「おまけと、三人組と、とんち勝負」
「なぁー、小崎のおっちゃん! これとこれ買うからさ、もう一個おまけしてよ!」
「そうそう!俺らいつも来てんじゃん、ねー?」
「うんうん、常連割ってやつだよ!」
近所の小学生悪ガキ三人組が、元気よくコンビニに乗り込んできた。
「おまけかぁ……そうだなぁ、じゃあ有名な“とんち勝負”で決めよう」
「なんだそれ!やるやる!」
「OK。じゃあ問題!」
小崎はレジカウンターで腕を組み、厳かに言った。
「“この飴を一つだけあげても、おまけじゃないって言える方法は?”」
「え!?え!?どういう意味!?それってどうやったら——」
「ヒントは“言葉の使い方”。さぁ、3人で考えてごらん」
「うーん……『あげるけど、おまけじゃない』って言えばいい?」
「ブッブー。ちょっと惜しい」
「じゃあ“落としたやつ拾っただけ”とか!?」
「うーん、それだととんちじゃなくて嘘になっちゃうな」
三人が唸る中、小崎はニヤリと微笑む。
「答えは、“これを買ったら、この飴は『おまけではなくサービスです』って言う”」
「……なにそれ!ずるい!」
「煙に巻いたな!おっちゃん、ズルいぞ!」
「サービスとおまけってほぼ一緒じゃん!」
「でも“サービス”って言葉にした時点で、もう“おまけ”じゃないんだよ〜」
わちゃわちゃ騒ぐ三人の背後に、ぬっと現れる影。
「こら、お前らああああああっ!!!」
学校の先生らしき女性が、鬼の形相で現れた。
「またここで騒いで!通報される前に迎えに来たんだからね!」
「やべっ、逃げろ!」
「う、うそですごめんなさーーい!!」
三人はズルズルと捕まり、引っ張られていく……その瞬間。
「先生、この子たち、ちゃんとお金払ってお菓子買ってましたよ。
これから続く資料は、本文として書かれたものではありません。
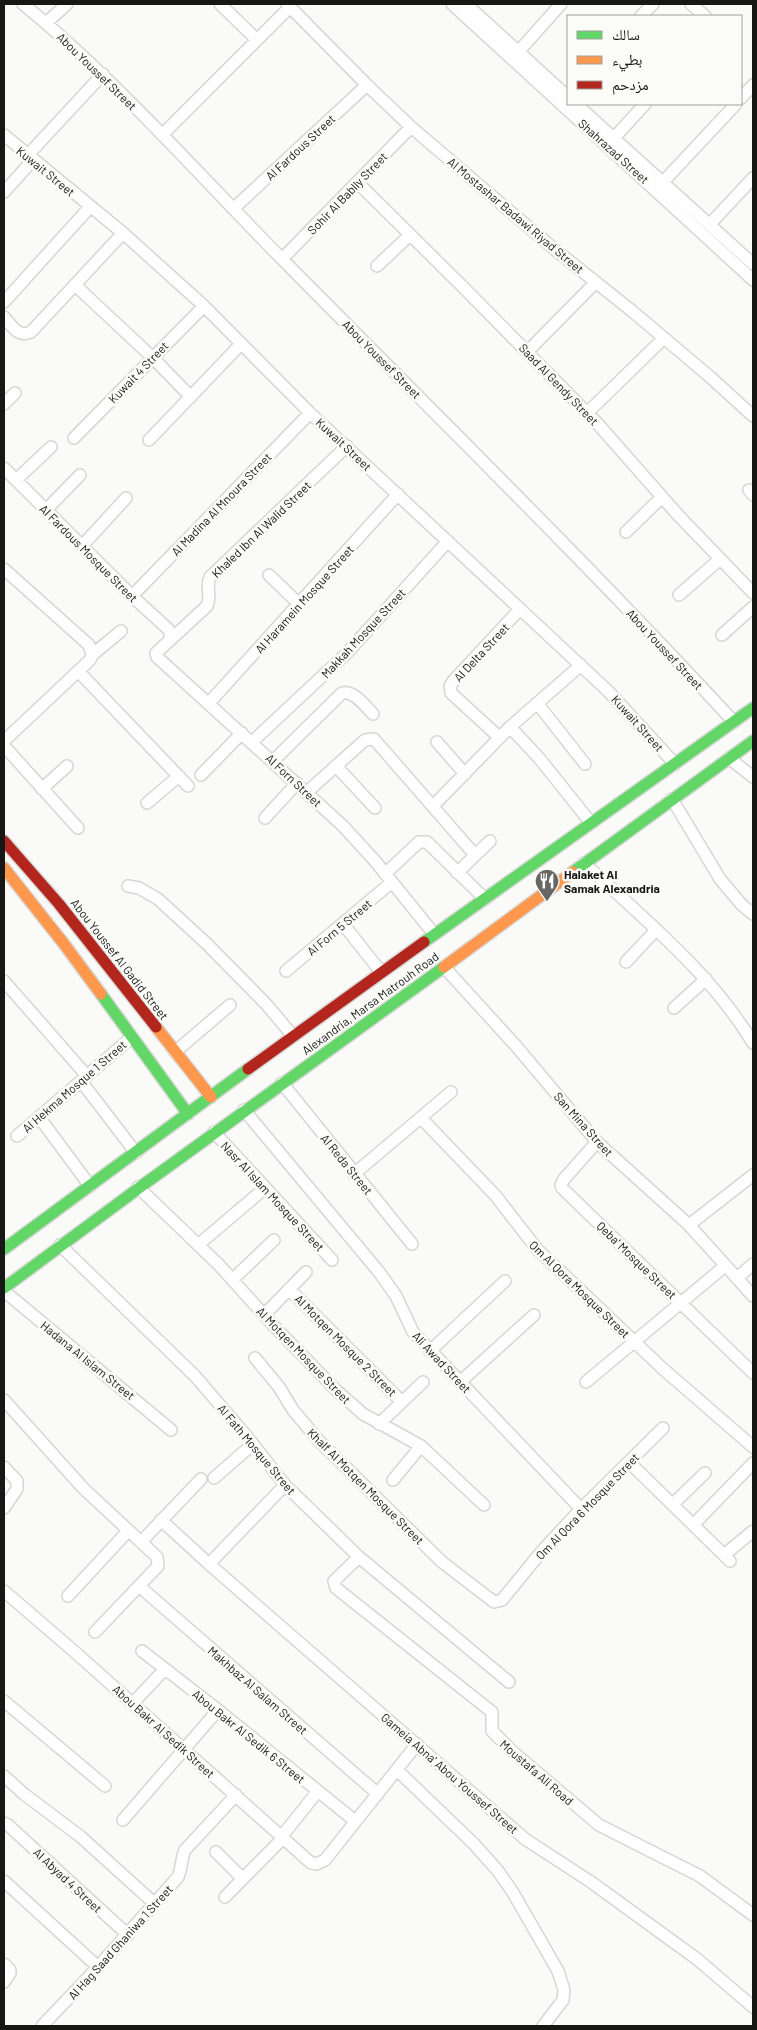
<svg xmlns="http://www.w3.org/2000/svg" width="757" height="2030" font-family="Barlow,'Noto Naskh Arabic',sans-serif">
  <rect width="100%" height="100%" fill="#fafaf8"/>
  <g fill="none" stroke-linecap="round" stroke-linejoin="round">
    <defs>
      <path id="street" d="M23,4C117,81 198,174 283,260C434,413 588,564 734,722
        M220,4L257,40
        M287,4L367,85L411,127L553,248L632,311L709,376L753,416
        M452,4L753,280
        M466,4L568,97
        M691,4L705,16
        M641,16L653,4
        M46,23L67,4
        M519,51L561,4
        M741,98L753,85
        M576,104L753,264
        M4,135L123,233L204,306L310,413L608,691L675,764
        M162,135L290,7
        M614,138L645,104
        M27,156L103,74
        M357,182L463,287L597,423L678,515L753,593
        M663,182L736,104
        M4,192L33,160
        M233,209L367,85
        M710,224L753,178
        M282,259L411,127
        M377,266L410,235
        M75,285L152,357L191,397
        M4,302L90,207
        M4,317C12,326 18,338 31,332L123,233
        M527,352L596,282
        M4,404L15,393
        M587,413L664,338
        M74,438L204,306
        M149,440L241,344
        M347,446L210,577C205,587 212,595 207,606L156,653L157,657L343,826L375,861L434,934
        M4,468L132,596L168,629L170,632V639
        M16,480L51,447
        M749,490L753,495
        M46,510L80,475
        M626,532L662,497
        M82,546L126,498
        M4,569L89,645L92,655
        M269,575L299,604
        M679,595L720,559
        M132,596L310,413
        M722,635L753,607
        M78,671L188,786
        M209,703L398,494
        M537,703L585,764
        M510,727L539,758L591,823
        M499,737L451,693L450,686L454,680L520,609
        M4,741L90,660L92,655L121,631
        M252,742L347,653L448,541
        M437,742L465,774
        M4,746L78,828
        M729,758L753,777
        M273,761L342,693C354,690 365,706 373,714
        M336,766L375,808
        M201,775L242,733
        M42,789L67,766
        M307,792L365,740L374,739L475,855
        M672,799L720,879L741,904L753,914
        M147,803L179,776
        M433,806L510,727L581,665
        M265,818L297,783
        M584,863C644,919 710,972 753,1043
        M457,873L490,841
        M385,874L419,842H427L485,899
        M128,886L139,888L158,899L207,944L266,1004L293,1036
        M343,924L381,972
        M626,962L656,930
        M444,967L516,1046L597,1142L689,1225L753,1296
        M286,971L392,882
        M4,981L87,1076
        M674,1008L706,979
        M175,1052L230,1005
        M81,1081L136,1153
        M282,1083L412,1244
        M244,1110L379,1272L396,1296L413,1332L581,1509
        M39,1117L90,1186
        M421,1118L495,1195L537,1249L662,1368L753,1447
        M214,1132L332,1260
        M17,1136L132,1037
        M597,1142L564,1179L561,1185L562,1188L753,1373
        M354,1174L451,1092
        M138,1187L219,1265L273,1325L336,1390L363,1414L421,1446L484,1505
        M689,1225L753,1175
        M60,1245L195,1376L249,1439L285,1485L359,1557L509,1682
        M198,1245L265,1188
        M737,1278L753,1264
        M233,1279L274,1240
        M289,1289L402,1402
        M4,1291L171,1430
        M264,1315L306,1272
        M430,1351L505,1281
        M255,1358L279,1387L293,1410L319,1441L442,1562L494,1602L502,1600L542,1551L581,1509L663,1428
        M460,1382L534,1315
        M586,1382L725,1266
        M4,1400L83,1488L157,1557L158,1566L95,1632
        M379,1424L423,1382
        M629,1462L730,1561
        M4,1467L17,1481V1489L4,1508
        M214,1478L253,1444
        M393,1480L421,1446
        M673,1504L705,1473
        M161,1520L209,1564L525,1839L591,1882L697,1959L753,2007
        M693,1525L753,1463
        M141,1542L201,1479
        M724,1555L753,1531
        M359,1557L334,1581L336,1588L492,1712V1731L513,1752L599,1825L700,1876L753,1915
        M209,1564L285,1485
        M139,1586L378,1794
        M4,1591L76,1653L311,1863L316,1864L325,1860L417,1744
        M68,1596L128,1531
        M142,1651L218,1710L355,1821
        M4,1701L105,1786
        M133,1703L165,1669
        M397,1770L474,1844L498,1871L512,1891L558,1971L564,1990L563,2000L543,2026
        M4,1776L24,1794L81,1837L155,1904
        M123,1820L218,1710
        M4,1823L8,1825L128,1935
        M282,1836L318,1791
        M216,1852L243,1879
        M4,1881L98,1967
        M225,1897L283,1838
        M4,1964L10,1970V1973L4,1982
        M42,2026L98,1967L178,1877C182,1868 181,1859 185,1850L236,1795"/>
      <path id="fast" d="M573,872L753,741
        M424,942L753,708
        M101,994L188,1114
        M4,1249L248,1069
        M4,1288L147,1182L444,967"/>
      <path id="slow" d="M4,868L64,944L101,994
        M444,967L573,872
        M156,1027L211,1097"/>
      <path id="jam" d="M4,841L59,904L156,1027
        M248,1069L424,942"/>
    </defs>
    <use href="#street" stroke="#d6d6d4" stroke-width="14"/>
    <use href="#fast" stroke="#d6d6d4" stroke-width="14"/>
    <use href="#slow" stroke="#d6d6d4" stroke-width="14"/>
    <use href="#jam" stroke="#d6d6d4" stroke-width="14"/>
    <use href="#street" stroke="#fefefe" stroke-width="11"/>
    <use href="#fast" stroke="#63d668" stroke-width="11"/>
    <use href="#slow" stroke="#ff974d" stroke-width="11"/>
    <use href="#jam" stroke="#b3261e" stroke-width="11"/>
  </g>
  <defs>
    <symbol id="restaurant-pin" viewBox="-11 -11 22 30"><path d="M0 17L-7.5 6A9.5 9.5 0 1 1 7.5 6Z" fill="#666665" stroke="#fbfbf7"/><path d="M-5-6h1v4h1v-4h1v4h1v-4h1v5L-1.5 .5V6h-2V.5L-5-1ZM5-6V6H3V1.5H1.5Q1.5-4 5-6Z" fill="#fff"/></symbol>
  </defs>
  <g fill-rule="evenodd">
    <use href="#restaurant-pin" x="533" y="867" width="28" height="38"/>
  </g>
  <g text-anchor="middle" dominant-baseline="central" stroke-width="5" stroke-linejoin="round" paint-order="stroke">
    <g font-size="12" fill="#171716" stroke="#fbfbf7">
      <text transform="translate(97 71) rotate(44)">Abou Youssef Street</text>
      <text transform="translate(300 147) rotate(-43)">Al Fardous Street</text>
      <text transform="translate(614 151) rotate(42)">Shahrazad Street</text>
      <text transform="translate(46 171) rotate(39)">Kuwait Street</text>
      <text transform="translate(347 193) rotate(-46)">Sohir Al Bablly Street</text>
      <text transform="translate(516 215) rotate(40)">Al Mostashar Badawi Riyad Street</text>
      <text transform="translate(382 359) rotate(45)">Abou Youssef Street</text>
      <text transform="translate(138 372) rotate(-46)">Kuwait 4 Street</text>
      <text transform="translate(559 384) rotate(46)">Saad Al Gendy Street</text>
      <text transform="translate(344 444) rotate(43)">Kuwait Street</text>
      <text transform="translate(221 504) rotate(-46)">Al Madina Al Mnoura Street</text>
      <text transform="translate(261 529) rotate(-44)">Khaled Ibn Al Walid Street</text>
      <text transform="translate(89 553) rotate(45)">Al Fardous Mosque Street</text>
      <text transform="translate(304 599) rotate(-48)">Al Haramein Mosque Street</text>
      <text transform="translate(363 633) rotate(-47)">Makkah Mosque Street</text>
      <text transform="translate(665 649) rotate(47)">Abou Youssef Street</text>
      <text transform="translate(481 652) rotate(-47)">Al Delta Street</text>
      <text transform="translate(638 723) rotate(48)">Kuwait Street</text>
      <text transform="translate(294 780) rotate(43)">Al Forn Street</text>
      <text transform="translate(339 927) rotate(-40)">Al Forn 5 Street</text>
      <text transform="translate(120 959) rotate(52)">Abou Youssef Al Gadid Street</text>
      <text transform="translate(370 1003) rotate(-36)">Alexandria, Marsa Matrouh Road</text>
      <text transform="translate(74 1086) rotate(-41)">Al Hekma Mosque 1 Street</text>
      <text transform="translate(584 1124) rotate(48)">San Mina Street</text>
      <text transform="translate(347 1164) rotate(51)">Al Reda Street</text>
      <text transform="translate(273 1196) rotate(47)">Nasr Al Islam Mosque Street</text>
      <text transform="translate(637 1260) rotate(44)">Qeba' Mosque Street</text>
      <text transform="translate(580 1289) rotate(44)">Om Al Qora Mosque Street</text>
      <text transform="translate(346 1345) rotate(45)">Al Motqen Mosque 2 Street</text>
      <text transform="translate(304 1355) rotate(46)">Al Motqen Mosque Street</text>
      <text transform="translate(88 1360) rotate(39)">Hadana Al Islam Street</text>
      <text transform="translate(442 1362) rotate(47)">Ali Awad Street</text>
      <text transform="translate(257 1449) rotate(50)">Al Fath Mosque Street</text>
      <text transform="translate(366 1486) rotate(45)">Khalf Al Motqen Mosque Street</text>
      <text transform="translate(587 1506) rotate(-46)">Om Al Qora 6 Mosque Street</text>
      <text transform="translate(258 1690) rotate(41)">Makhbaz Al Salam Street</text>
      <text transform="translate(164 1731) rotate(42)">Abou Bakr Al Sedik Street</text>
      <text transform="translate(249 1736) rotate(39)">Abou Bakr Al Sedik 6 Street</text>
      <text transform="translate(537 1772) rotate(41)">Moustafa Ali Road</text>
      <text transform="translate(450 1773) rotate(41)">Gameia Abna' Abou Youssef Street</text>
      <text transform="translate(68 1880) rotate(43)">Al Abyad 4 Street</text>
      <text transform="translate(120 1942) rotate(-48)">Al Hag Saad Ghaniwa 1 Street</text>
    </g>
    <g font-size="12" font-weight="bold" fill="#171716" stroke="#fbfbf7" text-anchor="start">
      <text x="564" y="874">Halaket Al<tspan x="564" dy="14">Samak Alexandria</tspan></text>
    </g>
  </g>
  <rect width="757" height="2030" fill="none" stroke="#171716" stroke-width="10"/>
  <rect x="567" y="15" width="175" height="90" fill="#fbfbf7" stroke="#a0a09d"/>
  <rect x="577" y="31" width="25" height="8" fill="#63d668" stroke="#a0a09d"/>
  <text x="612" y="40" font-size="15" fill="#171716">سالك</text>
  <rect x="577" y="56" width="25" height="8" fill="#ff974d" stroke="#a0a09d"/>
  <text x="612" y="65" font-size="15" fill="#171716">بطيء</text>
  <rect x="577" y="81" width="25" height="8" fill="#b3261e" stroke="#a0a09d"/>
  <text x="612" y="90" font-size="15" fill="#171716">مزدحم</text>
</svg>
とんちには負けてましたけど」
先生が少しだけ表情を和らげる。
「……ふう。小崎さんがそう言うなら、今日は多めに見ます。でも!次はないからね!」
「は、はいっ……!」
「べ、べつに、感謝なんかしてねーし!」
「お、おっちゃん、今日のはちょっとだけ面白かったかもなっ!」
「オレは……オレは……また来てやってもいいぜ?」
三人組はぶすっとしながらも、どこか顔が緩んでいた。
頑張れ、小崎くん。
今日も君の“とんち”が、誰かの心をあたためている。